Further south, we were fortunate enough to have a base whilst exploring Los Angeles; a couple I met in Peru invited us round to housesit for a few days. We caught up over whiskey and smoked meats before Jon and Annette set off to Arizona, leaving us in the company of a skittish German Shepherd, who (after many bones) we won over eventually. From this base, we delved out to Downtown LA, drinking in a rooftop jacuzzi bar; Hollywood and Beverly Hills, hiking up behind the sign; and around Claremont, where we summited Mount Baldy before sampling the locally brewed pilsners. A huge thank you goes out to Jon and Annette for their incredible hospitality (and cocktails) and ongoing generosity. If you’re reading this and ever in England, your kindness will be repaid.
“The surf in California is some of the best in the world for people your standard,” Jon said over a delicious rack of ribs, and he wasn’t wrong. We rented boards out three times in Cali (Santa Cruz, Ventura and Newport Beach). Each time we paid between $30-40 for a half day (including wetsuits) and each time we could see ourselves getting progressively better. By the time we hit Newport Beach, we were standing up and riding waves inland nine times out of ten. We found Santa Cruz slightly too busy, and the beach had a reputation for “angry surfers” with little patience for anyone lower than their standard; and in Ventura the waves were huge, sending us flying after each wipeout and pinning us beneath the surface for 15 seconds at a time. The feeling when we caught them, however, made this clobbering worthwhile. Newport Beach, as Jon had promised, was the best of the bunch: frequent waves of uniform size, without having to share with many other surfers. We spent hours here.

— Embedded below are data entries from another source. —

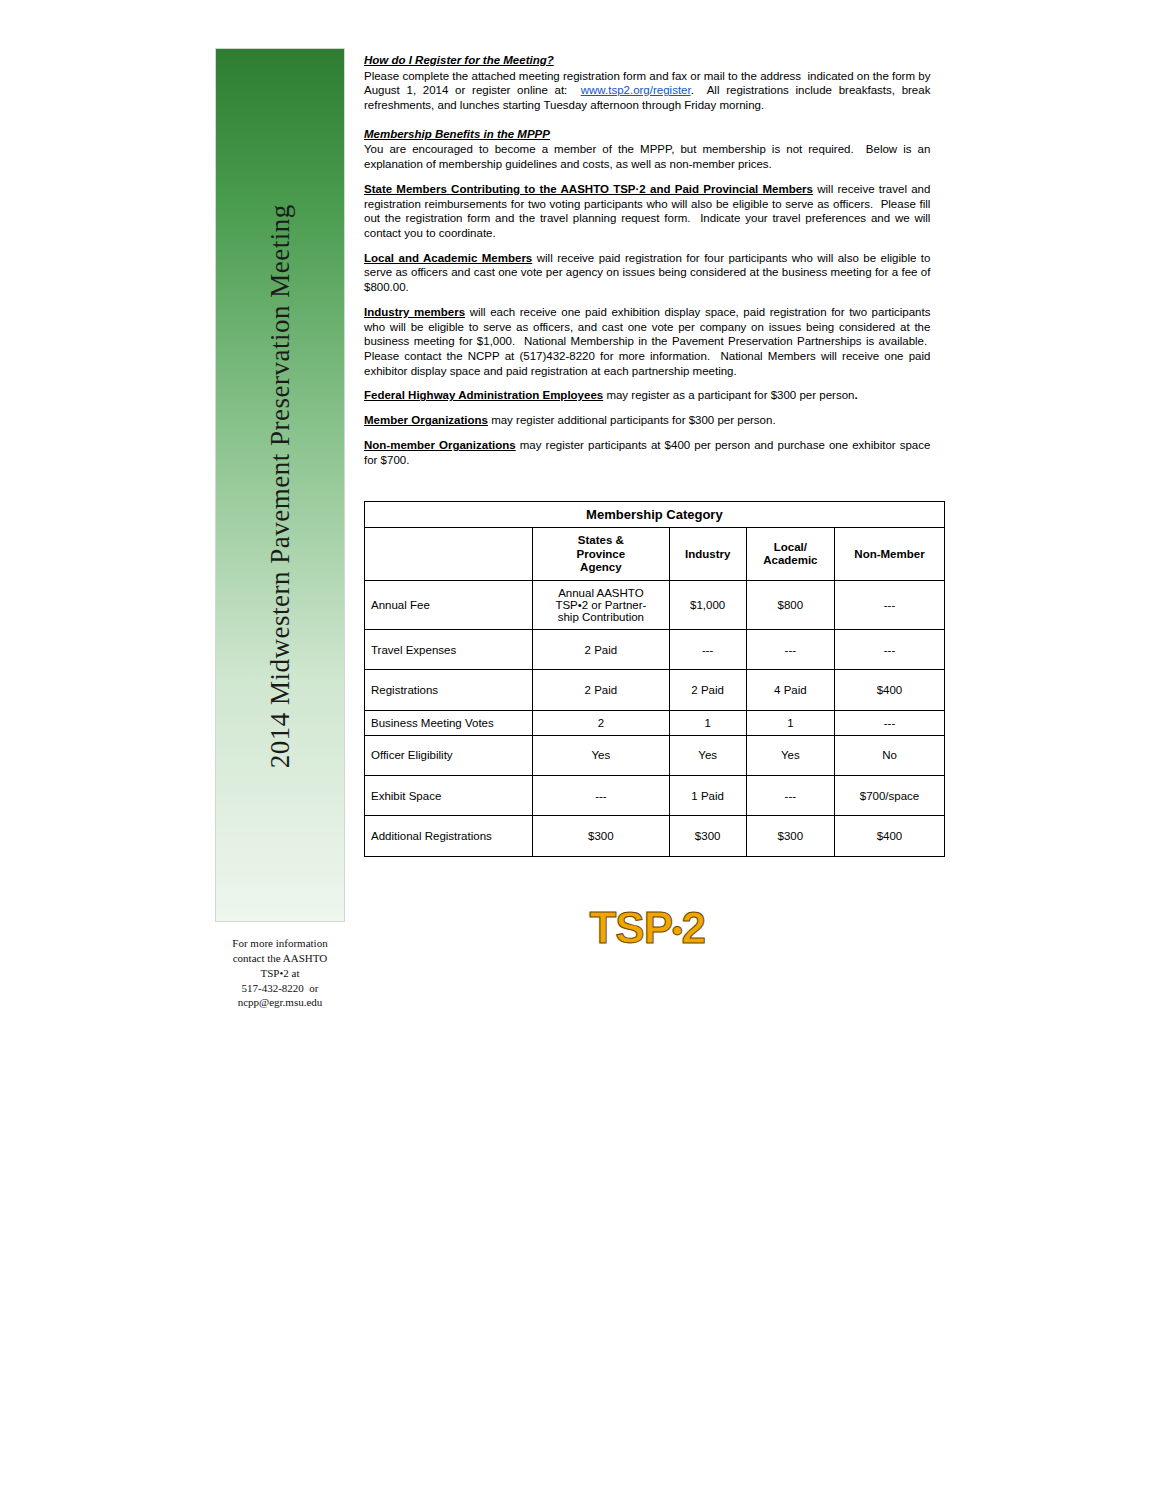2014 Midwestern Pavement Preservation Meeting
For more information
contact the AASHTO
TSP•2 at
517-432-8220 or
ncpp@egr.msu.edu
How do I Register for the Meeting?
Please complete the attached meeting registration form and fax or mail to the address indicated on the form by August 1, 2014 or register online at: www.tsp2.org/register. All registrations include breakfasts, break refreshments, and lunches starting Tuesday afternoon through Friday morning.
Membership Benefits in the MPPP
You are encouraged to become a member of the MPPP, but membership is not required. Below is an explanation of membership guidelines and costs, as well as non-member prices.
State Members Contributing to the AASHTO TSP·2 and Paid Provincial Members will receive travel and registration reimbursements for two voting participants who will also be eligible to serve as officers. Please fill out the registration form and the travel planning request form. Indicate your travel preferences and we will contact you to coordinate.
Local and Academic Members will receive paid registration for four participants who will also be eligible to serve as officers and cast one vote per agency on issues being considered at the business meeting for a fee of $800.00.
Industry members will each receive one paid exhibition display space, paid registration for two participants who will be eligible to serve as officers, and cast one vote per company on issues being considered at the business meeting for $1,000. National Membership in the Pavement Preservation Partnerships is available. Please contact the NCPP at (517)432-8220 for more information. National Members will receive one paid exhibitor display space and paid registration at each partnership meeting.
Federal Highway Administration Employees may register as a participant for $300 per person.
Member Organizations may register additional participants for $300 per person.
Non-member Organizations may register participants at $400 per person and purchase one exhibitor space for $700.
| Membership Category |
| --- |
| | States & Province Agency | Industry | Local/ Academic | Non-Member |
| Annual Fee | Annual AASHTO TSP•2 or Partner- ship Contribution | $1,000 | $800 | --- |
| Travel Expenses | 2 Paid | --- | --- | --- |
| Registrations | 2 Paid | 2 Paid | 4 Paid | $400 |
| Business Meeting Votes | 2 | 1 | 1 | --- |
| Officer Eligibility | Yes | Yes | Yes | No |
| Exhibit Space | --- | 1 Paid | --- | $700/space |
| Additional Registrations | $300 | $300 | $300 | $400 |
TSP•2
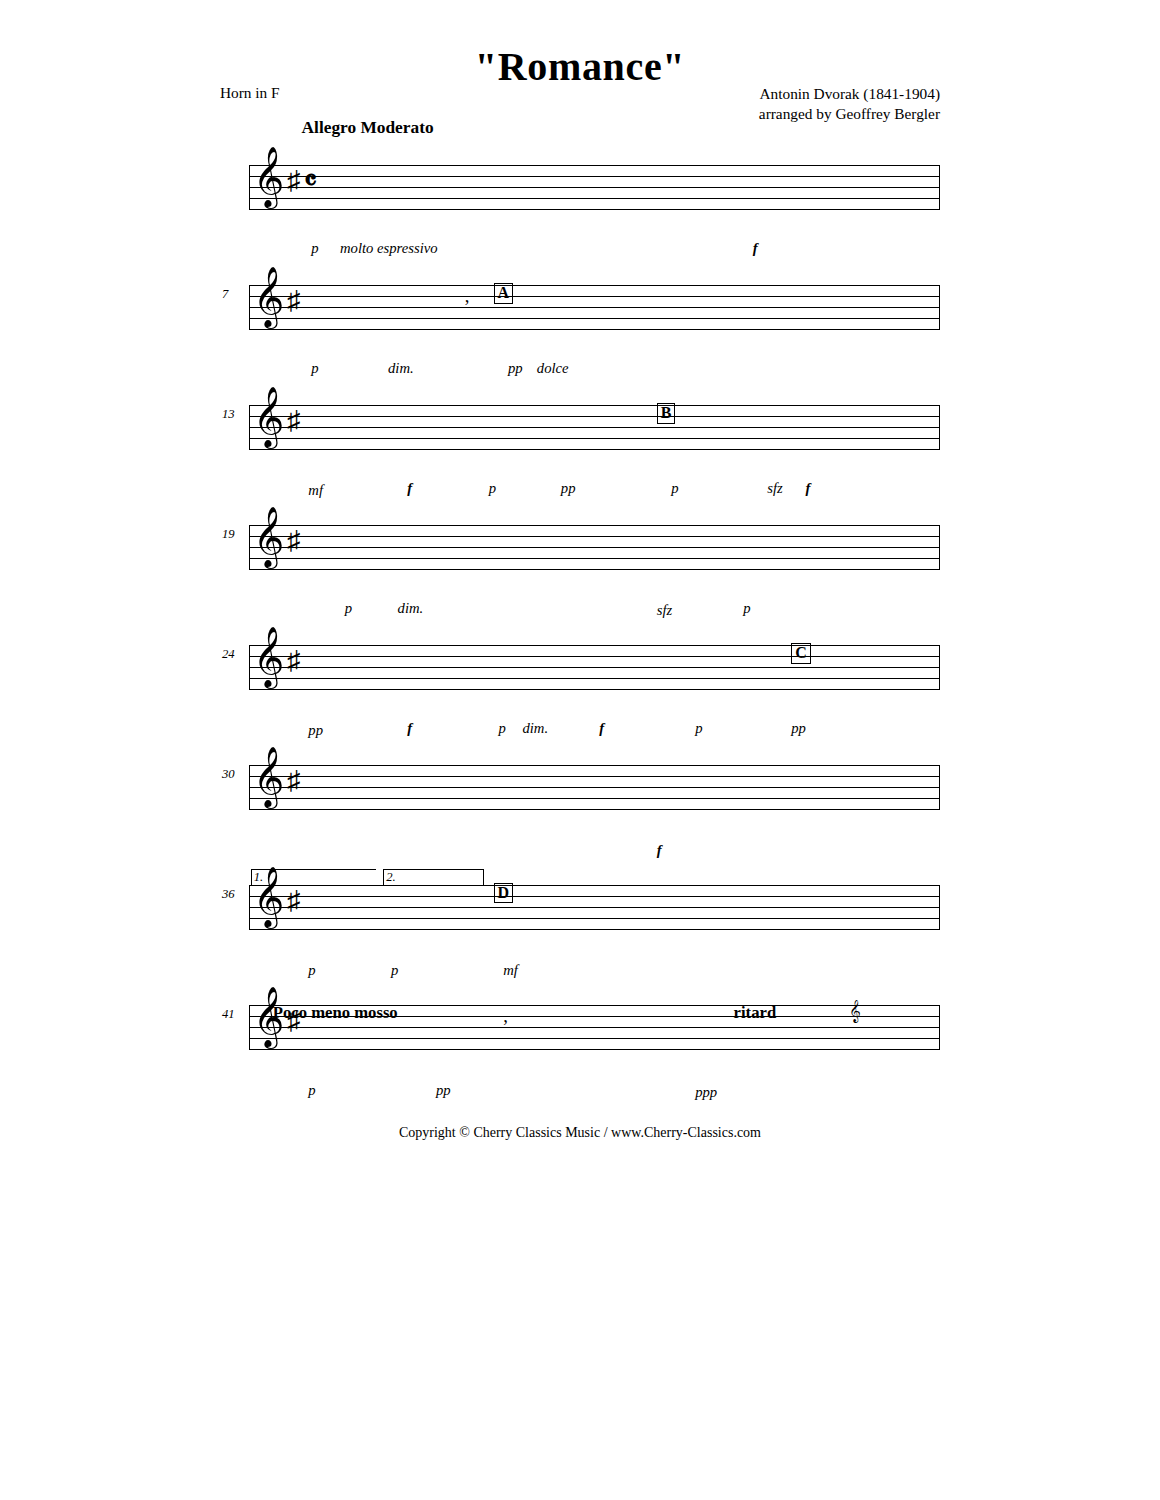"Romance"
Horn in F
Antonin Dvorak (1841-1904)
arranged by Geoffrey Bergler
Allegro Moderato
𝄞 ♯ 𝄴
p molto espressivo f
7 A
𝄞 ♯
, p dim. pp dolce
13 B
𝄞 ♯
mf f p pp p sfz f
19
𝄞 ♯
p dim. sfz p
24 C
𝄞 ♯
pp f p dim. f p pp
30
𝄞 ♯
f
36 1. 2. D
𝄞 ♯
p p mf
41 Poco meno mosso ritard
𝄞 ♯
, 𝄞  p pp ppp
Copyright © Cherry Classics Music / www.Cherry-Classics.com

During one of the aforementioned wipeouts, the chest mount harness for my GoPro snapped in half and my prized camera was lost to the Pacific. As scenic as it was waiting and watching the tide go out, it was frustrating to not see it poking out at me in the crystal clear shallows; so I was relieved to pick up a second hand one for just $70 from Palace Pawnbrokers as soon as we arrived in San Diego.
After a night out in San Diego, we flirted with the Mexican border whilst heading west along Route 8 to Salvation Mountain. I had only heard of it from watching ‘Into The Wild’, the film that first inspired the idea of this trip, and it has been incredibly well preserved since 1992, when Christopher McCandless visited en route to Alaska, and since artist Leonard Knight passed away due to Ron, the caretaker’s, excellent work. Exploring the rooms, I found a fitting tribute to Christopher aka. Alexander Supertramp, who has been referenced in conversation many times this trip. Removing the religious aspect from the site, it’s still an impressive example of a humans capability to create something beautiful when they devote their life and channel their energy into it.
Ron, the caretaker at Salvation Mountain, who meticulously repaints the site to preserve it.
Our time in California drew to a close as we pulled away from Salton Sea, a ginormous lake in which we had planned to swim in as we headed north to Nevada. Thousands upon thousands of rotting fish carcasses piled up on the shoreline, coupled with the eerily quiet ghost town that neighboured the lake, Bombay Beach, changed our minds without too much persuasion and we got back into the van, ready for Las Vegas.
Exploring Alcatraz Prison on foot, Yosemite National Park (which I can pronounce now!) and the area surrounding the Joshua Tree are all things that our route and timescale wouldn’t allow for, and guarantee my return to California in the coming years.